En su artículo de opinión en este diario (Foro, 27/2/2013), el señor Camilo Saldarriaga Jiménez , presidente de la Federación de Estudiantes de la Universidad de Costa Rica, apunta su dedo a la tan vilipendiada desigualdad social. El argumento del estudiante, como es común en nuestro medio, se limita a ver a la desigualdad como un problema en sí mismo que hay que atacar: “es imperativo que detengamos la profundización de la desigualdad pues es claro que margina a cientos de miles de personas, y atenta contra todo proyecto de una sociedad inclusiva.”
Con estas líneas trataré, no de defender a capa y espada la desigualdad social, sino de hacer una distinción fundamental que frecuentemente ignoramos en relación con el fenómeno de la disparidad en riqueza entre los que más tienen y los que menos tienen. Esta distinción lamentablemente no la hace el famoso coeficiente de Gini, escondiendo un problema que sí vale la pena atacar con todos nuestros esfuerzos.
Por un lado, existe la desigualdad “mala” o indeseable. Esta desigualdad es producida por la coerción y es más prevalente en las sociedades cerradas, donde existen importantes barreras de entrada para que las personas emprendan. Esta desigualdad se acentúa conforme el contubernio entre el poder político y el poder económico se vuelve más y más intenso. En esta novela, el protagonista político de turno utiliza al aparato estatal para beneficiar a su amigote empresario, generalmente dándole prebendas o privilegios, o simplemente dificultando la entrada al mercado de nuevos competidores. El empresario que se presta para estos tratos incluso en ocasiones paga retornos importantes al político, financiando su campaña o cediéndole un pedazo del pastel de riqueza recién horneado.
No faltan ejemplos en que programas y políticas implementadas en nombre del “bien común”, han sido caballos de Troya dirigidos a sabotear la competencia y asegurar un cómodo monopolio u oligopolio, permitiendo a los empresarios que se prestan para estas juntas despreocuparse de la incomodidad de competir e innovar para mantener su participación de mercado.

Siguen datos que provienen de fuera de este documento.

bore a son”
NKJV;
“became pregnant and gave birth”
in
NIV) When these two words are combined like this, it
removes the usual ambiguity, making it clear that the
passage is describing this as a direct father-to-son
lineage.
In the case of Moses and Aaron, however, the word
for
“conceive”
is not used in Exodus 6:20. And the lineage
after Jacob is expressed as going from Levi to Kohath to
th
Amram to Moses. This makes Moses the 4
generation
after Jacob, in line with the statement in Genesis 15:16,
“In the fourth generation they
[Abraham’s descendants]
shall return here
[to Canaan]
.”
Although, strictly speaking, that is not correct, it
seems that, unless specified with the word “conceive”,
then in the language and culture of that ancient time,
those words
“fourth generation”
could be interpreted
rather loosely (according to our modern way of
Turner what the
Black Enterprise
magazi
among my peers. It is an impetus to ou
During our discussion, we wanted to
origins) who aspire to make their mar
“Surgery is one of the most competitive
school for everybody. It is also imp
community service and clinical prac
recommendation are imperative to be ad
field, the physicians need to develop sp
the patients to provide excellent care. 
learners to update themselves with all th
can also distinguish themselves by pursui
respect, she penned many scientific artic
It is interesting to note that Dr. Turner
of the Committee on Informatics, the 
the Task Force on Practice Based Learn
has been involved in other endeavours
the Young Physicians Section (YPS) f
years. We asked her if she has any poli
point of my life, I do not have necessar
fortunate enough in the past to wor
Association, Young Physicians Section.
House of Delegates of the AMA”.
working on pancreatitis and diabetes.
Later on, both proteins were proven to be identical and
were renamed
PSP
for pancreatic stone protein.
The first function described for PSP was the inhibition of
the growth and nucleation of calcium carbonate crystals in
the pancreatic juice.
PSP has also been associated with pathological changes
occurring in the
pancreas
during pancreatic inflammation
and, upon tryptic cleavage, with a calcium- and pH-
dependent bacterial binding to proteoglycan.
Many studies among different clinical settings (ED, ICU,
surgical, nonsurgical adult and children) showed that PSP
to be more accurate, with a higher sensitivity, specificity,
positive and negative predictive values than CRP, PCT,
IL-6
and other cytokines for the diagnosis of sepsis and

Todo esto es, por supuesto, a costa de los consumidores y de los empresarios que podrían haber surgido, de no existir la limitación impuesta.
Por otro lado, tenemos al hermano benévolo del problema ya descrito: la desigualdad “buena” o deseable, causada por los millones de elecciones voluntarias que todos hacemos día a día y cuyo agregado llamamos “mercado”. Esta desigualdad es la que se crea cuando un empresario en el sentido amplio de la palabra detecta una necesidad que no se ha llenado, y dedica su empeño y esfuerzo para satisfacerla. La actuación del empresario en este caso lo beneficia a él, produciéndole ingresos, y beneficia al consumidor al darle una opción más para adquirir bienes o servicios que necesite o desee. En estos casos verdaderamente se crea riqueza con un intercambio mutuamente beneficioso.
En las sociedades abiertas, donde este tipo de desigualdad es más prevalente, la disparidad que se da entre quienes más tienen y quienes menos tienen es, en realidad, el reflejo del premio que el empresario recibe por servir a los demás. Quien logra acumular riqueza, lo hace porque ha servido mejor a los consumidores en relaciones voluntarias de mutuo beneficio y no porque ha “tomado” algo de otra persona.
Hecha esta distinción, se hace evidente lo problemático e inconveniente de diseñar políticas públicas que busquen atenuar la desigualdad en general. Este tipo de esfuerzos confunden la hierba con el trigo y matan la innovación aún antes de que nazca. La desigualdad “buena” nunca surge porque las barreras de entrada siguen en pie, mientras que los oportunistas sigan comprando favores públicos.
La satanización generalizada de la desigualdad crea un gravísimo problema adicional: alimenta la percepción de que todo rico ha llegado a serlo porque ha explotado a otras personas. Si alguien gana, debe ser porque alguien perdió.
Este pensamiento ha sido superado por la ciencia económica desde hace más de un siglo al reconocer que dos personas puedan crear valor al acordar cooperar de forma voluntaria.
Con base en las consideraciones anteriores, invito al señor Saldarriaga a que separe el agua del aceite. La desigualdad no es el problema, sino que es el síntoma de una enfermedad de fondo que hay que intentar erradicar: el uso de la coacción estatal para crear privilegios y establecer barreras de entrada, para proteger a amigotes del poder de turno.